Les propagandistes peuvent également faire du cross-post, c'est-à-dire publier le même message sur plusieurs canaux de médias sociaux à la fois.
Sur Telegram, par exemple, les utilisateurs créent des bots qui automatisent le partage de contenu sur X. Une autre application indienne appelée ShareChat permet aux utilisateurs de cross-poster le contenu de Telegram sur WhatsApp et d'autres plateformes appartenant à Meta, comme Facebook et Instagram.
La combinaison de toutes ces tactiques crée ce que les chercheurs appellent des "boucles de rétroaction", où le même contenu continue à "apparaître dans différentes parties de l'écosystème de la plateforme", selon le rapport.
Recommandations pour les applications de messagerie
Selon les chercheurs, l'un des défis pour ces applications est que si le chiffrement peut être utilisé pour dissimuler par les propagandistes, il peut être utile aux activistes "exposés au risque de surveillance".

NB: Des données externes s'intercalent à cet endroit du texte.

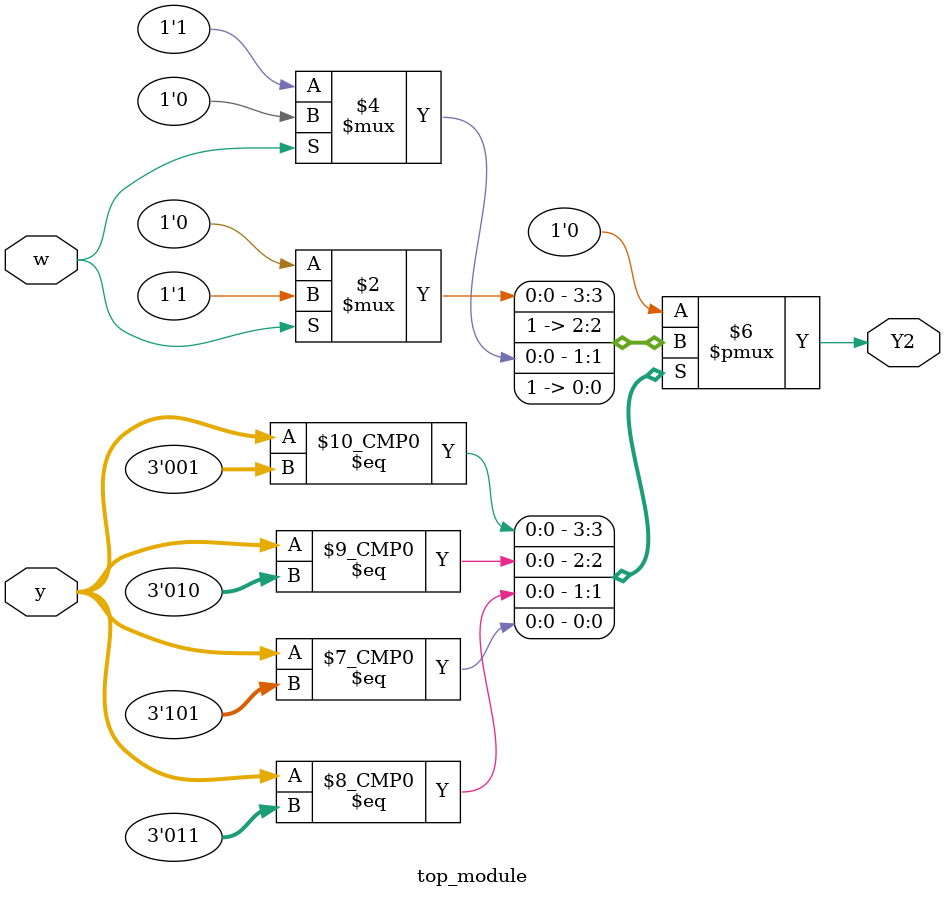
<source format=sv>
module top_module(
    input [3:1] y,
    input w,
    output reg Y2);

    always @(*) begin
        case (y)
            3'b000: Y2 = 1'b0; // State A
            3'b001: Y2 = w ? 1'b1 : 1'b0; // State B transitions to state D or C
            3'b010: Y2 = w ? 1'b1 : 1'b1; // State C transitions to state E or D
            3'b011: Y2 = w ? 1'b0 : 1'b1; // State D transitions to state F or A
            3'b100: Y2 = 1'b0; // State E
            3'b101: Y2 = 1'b1; // State F
            default: Y2 = 1'b0;
        endcase
    end

endmodule

</source>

Dans cette optique, les auteurs proposent une longue liste de recommandations aux sociétés d'applications de messagerie, telles que la mise en place de limites à la création de comptes et un contrôle plus rigoureux des comptes professionnels.
Pour les décideurs politiques, le rapport suggère d'inclure les plateformes de messagerie chiffrée dans la réglementation existante, sans pour autant l'affaiblir.
"La valeur de la messagerie cryptée pour les défenseurs des droits de l'homme et la société en général dépasse la menace de la désinformation sur les applications de chat cryptées", peut-on lire dans le rapport.
L'un des moyens d'y parvenir est d'obliger les entreprises à divulguer des informations neutres quant au contenu, sur la manière dont leurs politiques et leurs systèmes d'application fonctionnent pour lutter contre la désinformation.